Transcribe the passage from the forum post reviewing a Zebco rod and reel, starting at "# A Review Jan" and ending at "Ok, I’ll bite.".

— Begin Passage —

# A Review Jan said no to...



## costefishnt (Dec 11, 2006)

Figured I would go behind his back and share on teh general forum. Please write to Jan and let him know of your displeasure for not posting this in the reviews.

Ok, I’ll bite. 

I Was at Kmart looking for some deals on high-end fishing gear, found a nice set up for $8.00. It’s a zebco snoopy rod and reel combo. Don’t laugh; you guys haven’t been supporting me so I get what I can afford. So here is the break down. It’s a Zebco .0000000202 with an astonishing 0 ball bearings. The quality is unsurpassed as they only use the finest materials in the manufacturing process, such as plastic, and pot metal. It does have a brass pinion gear and a soft nylon drag washer, which is sure to stop those monster fish right in their tracks... (Do fish leave tracks?) the gear ratio on this little wonder is set up for the serious angler 420/.05 and the multi setting drag tensioner has two clicks which is very little drag and no drag. The reel was spooled with the finest 1/100th of a pound test made by uncle bobs high quality plastic line company. The rod was also an engineering marvel; this rod is 3' and made from the highest quality scraps of cardboard and epoxy. The model I bought had the extra eye for more accurate casting, instead of 2 eyes, mine has 3....and to think it was only $8.00! Apparently zebco knows how serious anglers fish, because once again the craftsmanship and quality of the rig can not be touched by ANY OTHER COMPANY IN THE MARKET! The eyes are made from 14awg safety pins and perfectly curled to provide strength for those drunken misplaced steps. You literally can not crush these things, unless you put your whole foot on them.

so, for the testing, I figure I would try out one of my trusty super secret fishing holes, I had to wait until after midnight to gain access to my neighbors koi pond as he frowns upon my fishing there. I advised him before I only keep what I can eat, which on average is 2 fish per trip. Anyway, I get to the spot at 00:00:01 and set up shop. For these very aggressive fish I decided it would be better to use a 4/0 kale hook rather than the .0001/0 hooks that came in the bonus tackle box that was attached to the combo. I did decide to use the 1/2" snoopy bobber, as it really sets off this masterful ensemble. tonight I would be using Oscar Meyer cheese hot dogs, with a dash of fungus (here again, thanks to yalls support my power was turned off last week) this rod really casts nicely I was able to cast clear across the 55 gallon man made lake with out any problems, and the rigidity of the rod allowed for the perfect accurate casts (all within 12 foot of the intended target) the night was slow, and I began to doubt my fishing prowess, but at 03:49:22 I felt the first tug of the line. I go to set the hook, but the koi had other plans as he took me down into the deepest hole near the middle (about 8" deep) then he ran towards the edge where the fearsome and dreaded smooth plastic sides would help the fish gain the uperhand and I was broke off. Not to be beaten in this game that I consider myself a master, I quickly dismantled the hand brakes on my 5 year olds bike, and fashioned a steel leader from the wire. I returned to the fishing grounds, and quickly learned that tonight, everything would come up Curtis! On my second cast I landed a nice 4.5" golf ball of a toad frog. Mind you this was a fight of epic proportions, as this toad did not want to be taken from his blue fog light lit haven, but because of the ingenious design of the zebco snoopy rod and reel I was able to show the natural world who was king. The drag performed oh so smooth, and the precision gearing enabled me to get the toad to the bank of the flowerbed in only 4 minutes of fight time. The rod is so well built that it did not even flex.

— End Passage —
— Begin Extracted information —

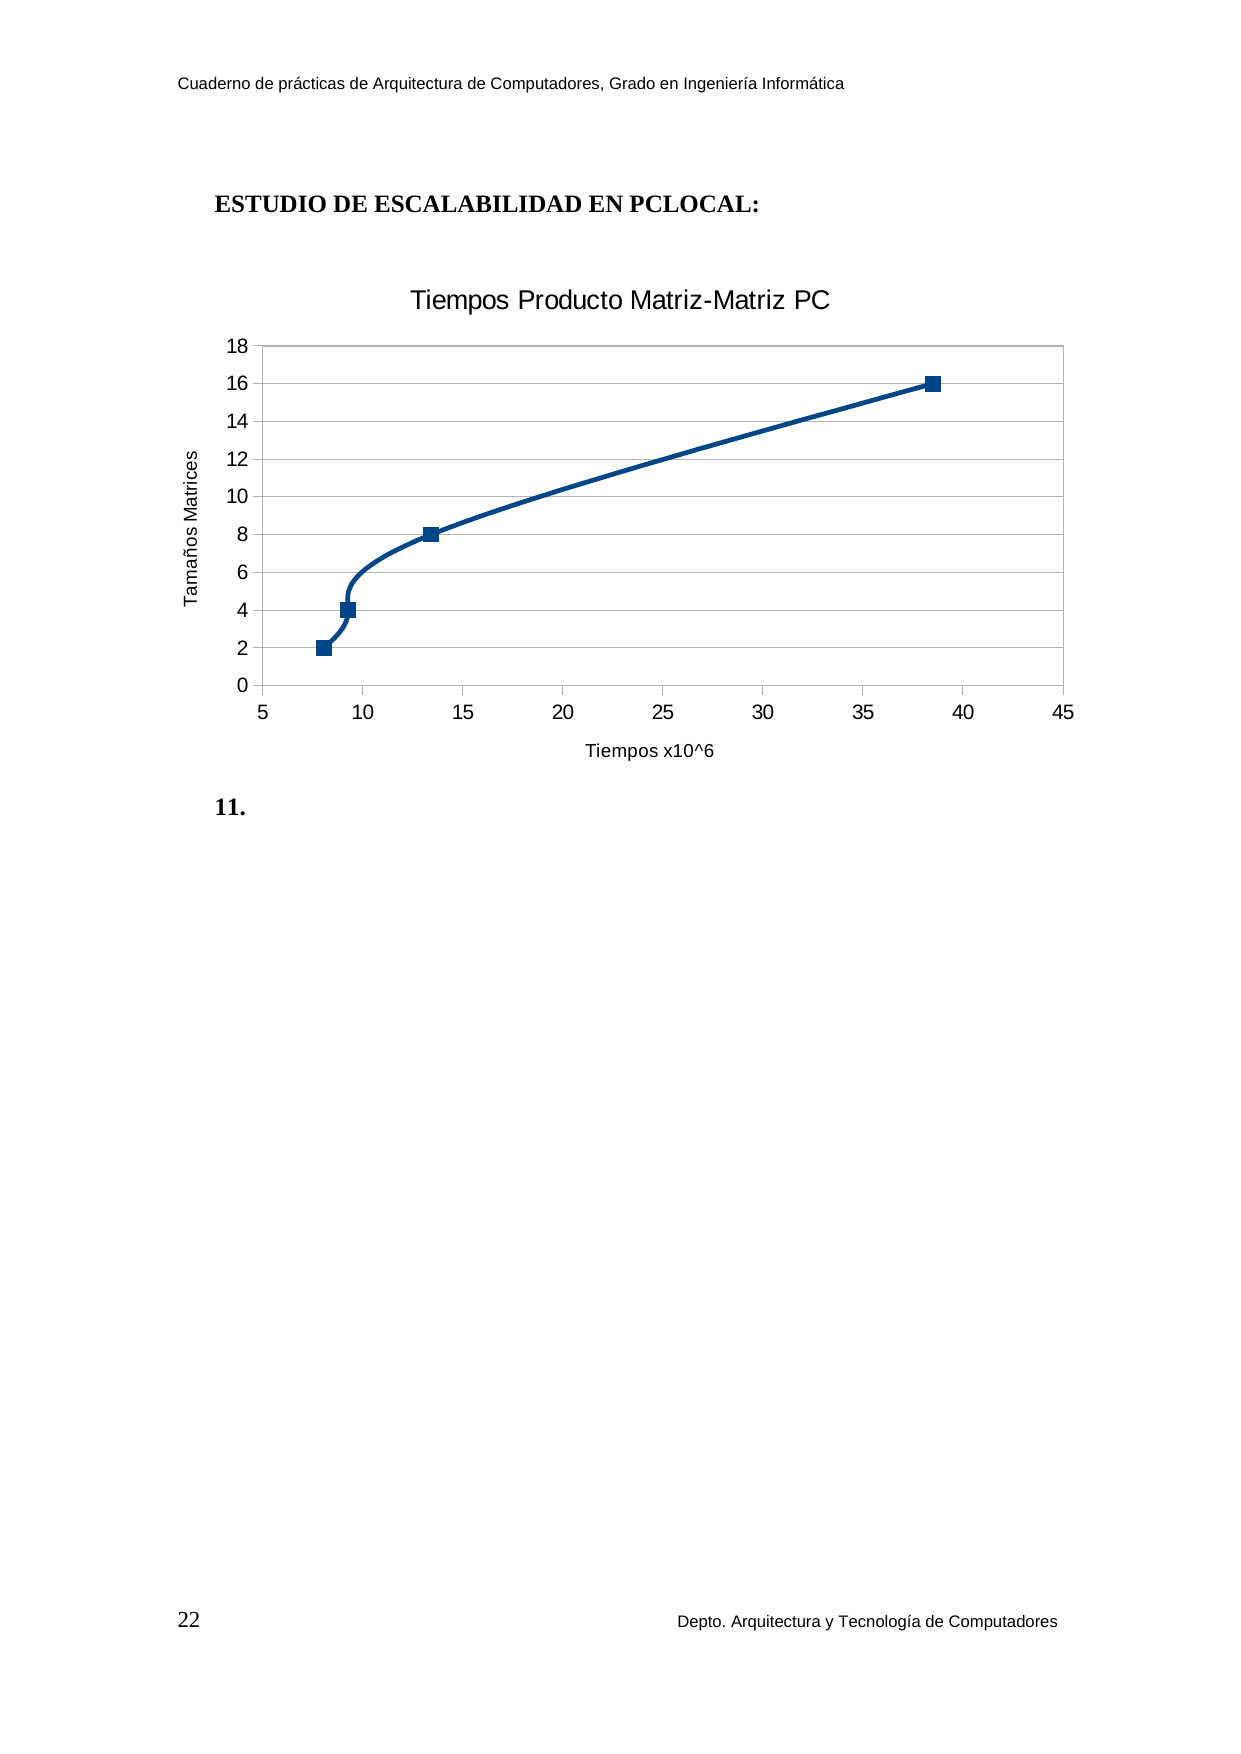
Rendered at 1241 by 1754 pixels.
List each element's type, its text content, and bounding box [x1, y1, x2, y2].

list ESTUDIO DE ESCALABILIDAD EN PCLOCAL: [214, 189, 1063, 218]
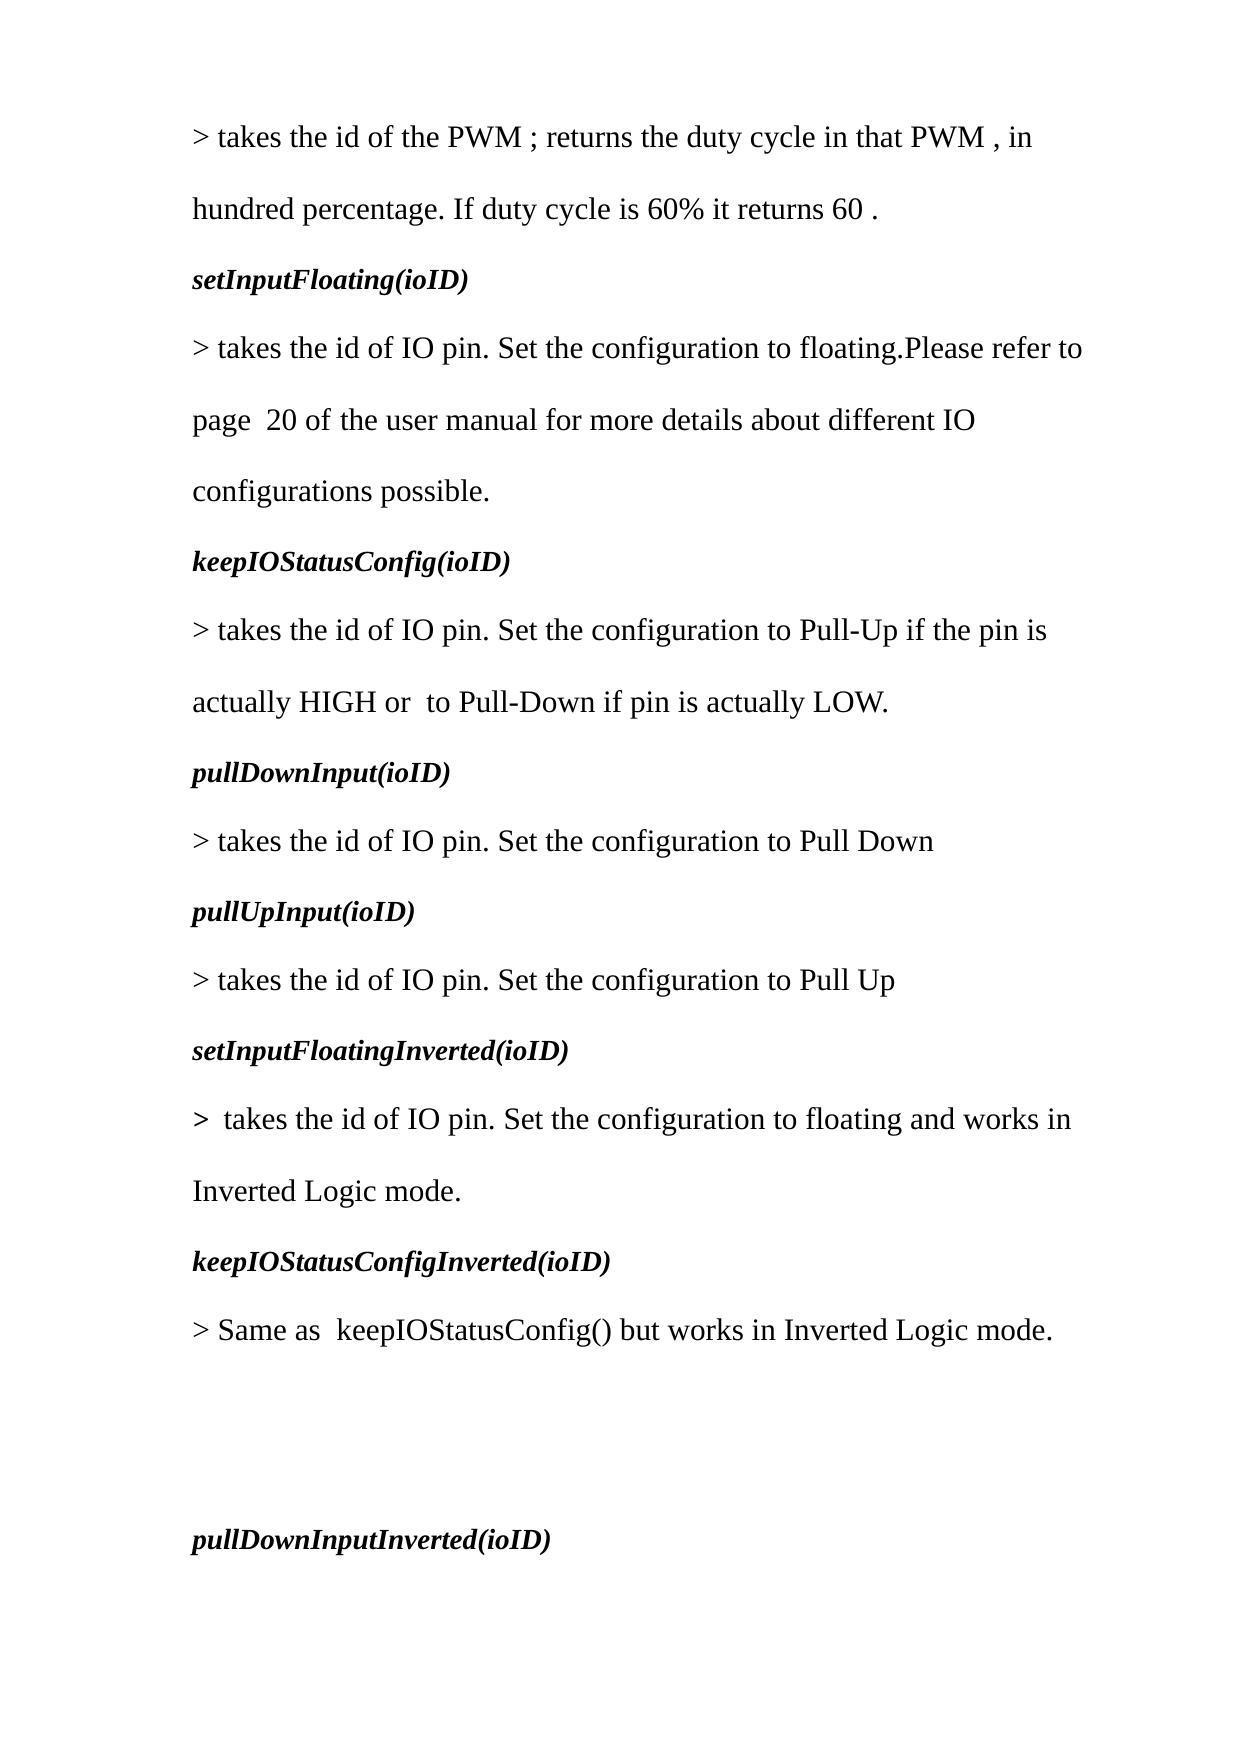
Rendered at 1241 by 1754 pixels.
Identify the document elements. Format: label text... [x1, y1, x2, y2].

text setInputFloatingInverted(ioID) [118, 1033, 1122, 1067]
text > takes the id of IO pin. Set the configuration to floating.Please refer to page 20 of the user manual for more details about different IO configurations possible. [118, 329, 1122, 509]
text keepIOStatusConfigInverted(ioID) [118, 1244, 1122, 1278]
text > takes the id of IO pin. Set the configuration to floating and works in Inverted Logic mode. [118, 1100, 1122, 1208]
text keepIOStatusConfig(ioID) [118, 544, 1122, 578]
text pullDownInputInverted(ioID) [118, 1522, 1122, 1556]
text pullDownInput(ioID) [118, 755, 1122, 789]
text > takes the id of IO pin. Set the configuration to Pull Down [118, 822, 1122, 858]
text pullUpInput(ioID) [118, 894, 1122, 928]
text > Same as keepIOStatusConfig() but works in Inverted Logic mode. [118, 1311, 1122, 1347]
text setInputFloating(ioID) [118, 262, 1122, 295]
text > takes the id of IO pin. Set the configuration to Pull-Up if the pin is actually HIGH or to Pull-Down if pin is actually LOW. [118, 612, 1122, 719]
text > takes the id of IO pin. Set the configuration to Pull Up [118, 961, 1122, 997]
text > takes the id of the PWM ; returns the duty cycle in that PWM , in hundred percentage. If duty cycle is 60% it returns 60 . [118, 118, 1122, 226]
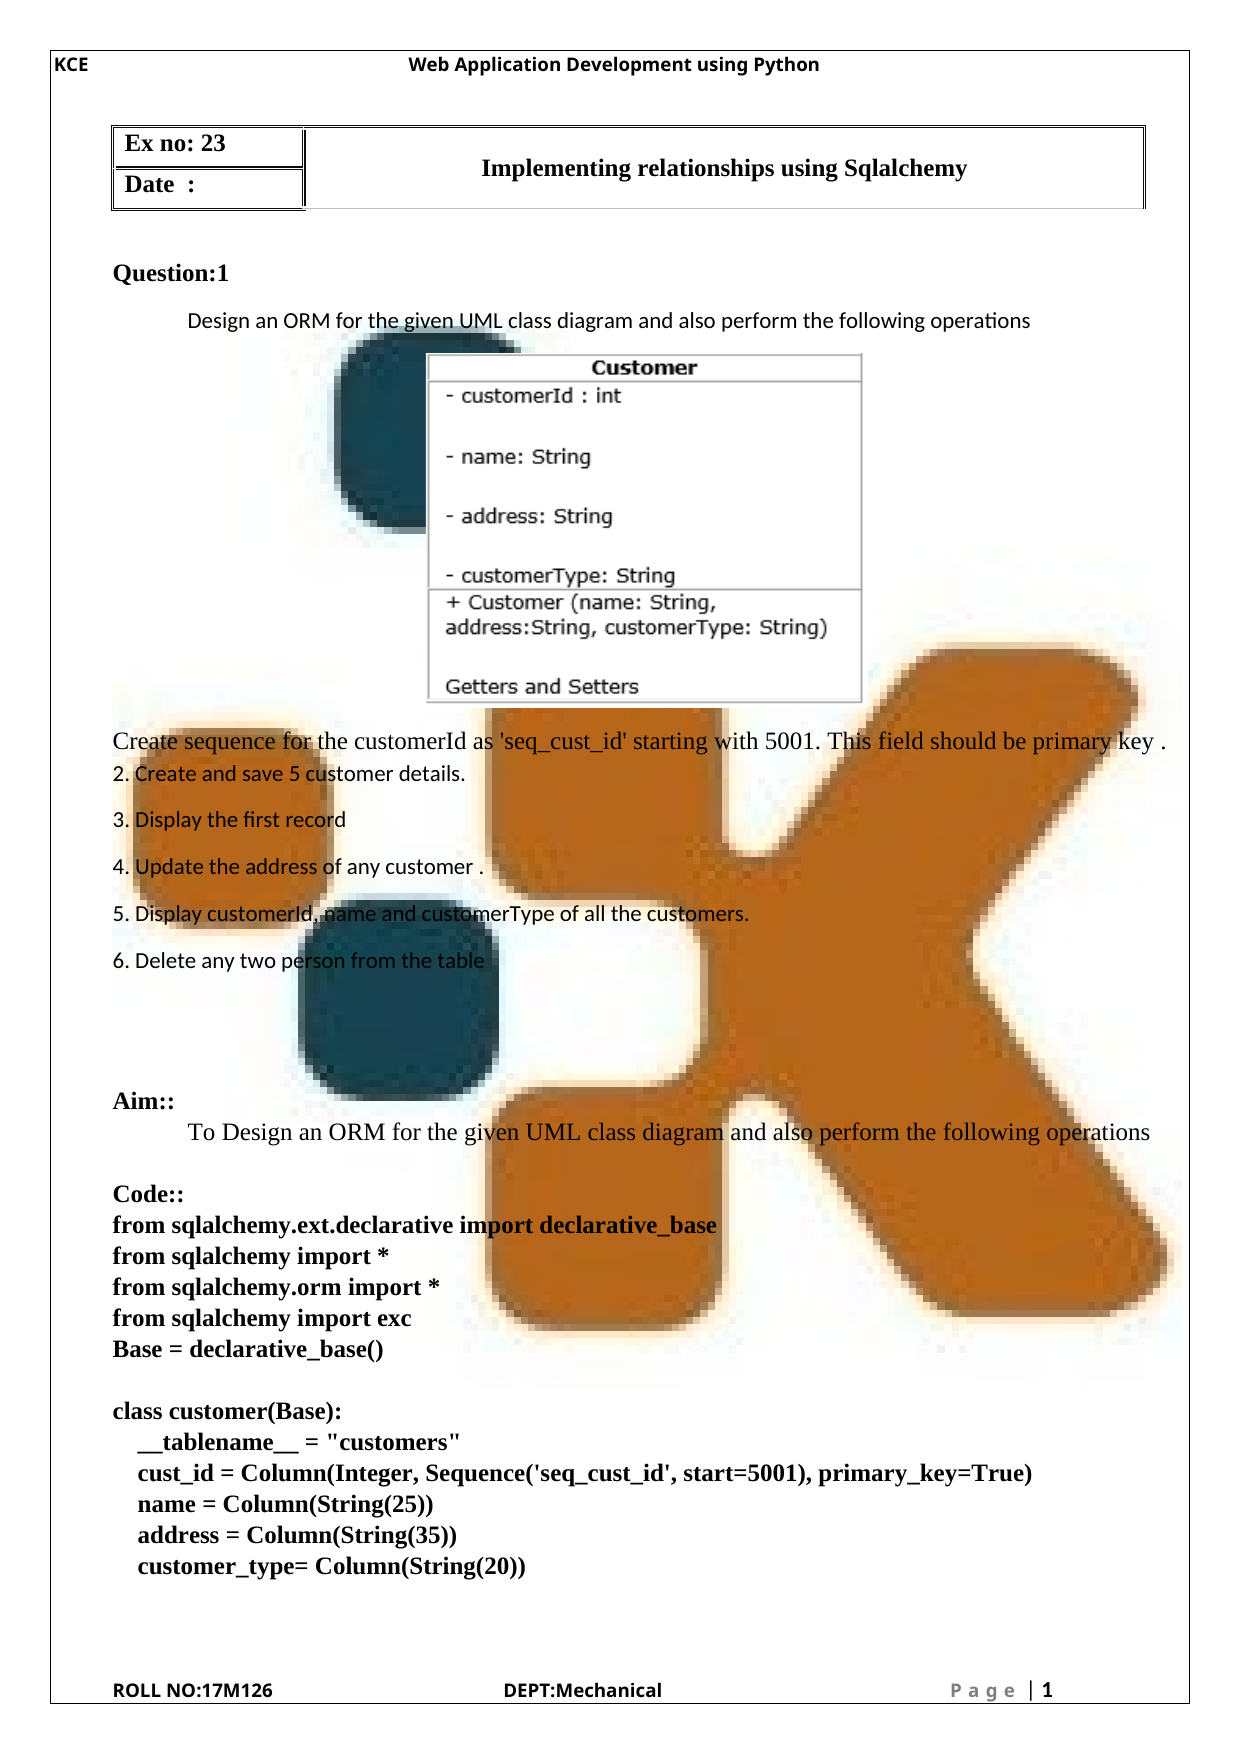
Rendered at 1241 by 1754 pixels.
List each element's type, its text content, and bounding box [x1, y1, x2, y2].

text Code:: [112, 1179, 1181, 1208]
text To Design an ORM for the given UML class diagram and also perform the following operations [112, 1117, 1181, 1146]
text 3. Display the first record [112, 806, 1181, 833]
table_cell Date : [114, 166, 304, 208]
text Question:1 [112, 258, 1181, 287]
text Design an ORM for the given UML class diagram and also perform the following operations [112, 306, 1181, 334]
text 4. Update the address of any customer . [112, 852, 1181, 880]
text from sqlalchemy.ext.declarative import declarative_base [112, 1210, 1181, 1239]
table_header Ex no: 23 [113, 126, 304, 166]
text cust_id = Column(Integer, Sequence('seq_cust_id', start=5001), primary_key=True) [112, 1458, 1181, 1487]
table_header Implementing relationships using Sqlalchemy [304, 128, 1143, 208]
text customer_type= Column(String(20)) [112, 1551, 1181, 1580]
text Aim:: [112, 1086, 1181, 1114]
text __tablename__ = "customers" [112, 1427, 1181, 1456]
text Create sequence for the customerId as 'seq_cust_id' starting with 5001. This field should be primary key . [112, 726, 1181, 754]
text 2. Create and save 5 customer details. [112, 759, 1181, 787]
text from sqlalchemy import exc [112, 1303, 1181, 1332]
text address = Column(String(35)) [112, 1520, 1181, 1549]
text from sqlalchemy import * [112, 1241, 1181, 1270]
picture [112, 319, 1182, 1389]
text 5. Display customerId, name and customerType of all the customers. [112, 899, 1181, 927]
text name = Column(String(25)) [112, 1489, 1181, 1518]
text Base = declarative_base() [112, 1334, 1181, 1363]
text 6. Delete any two person from the table [112, 946, 1181, 974]
text class customer(Base): [112, 1396, 1181, 1425]
text from sqlalchemy.orm import * [112, 1272, 1181, 1301]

— End Extracted information —

§ **Exercise result**:
# A Review Jan said no to...



## costefishnt (Dec 11, 2006)

Figured I would go behind his back and share on teh general forum. Please write to Jan and let him know of your displeasure for not posting this in the reviews.

Ok, I’ll bite.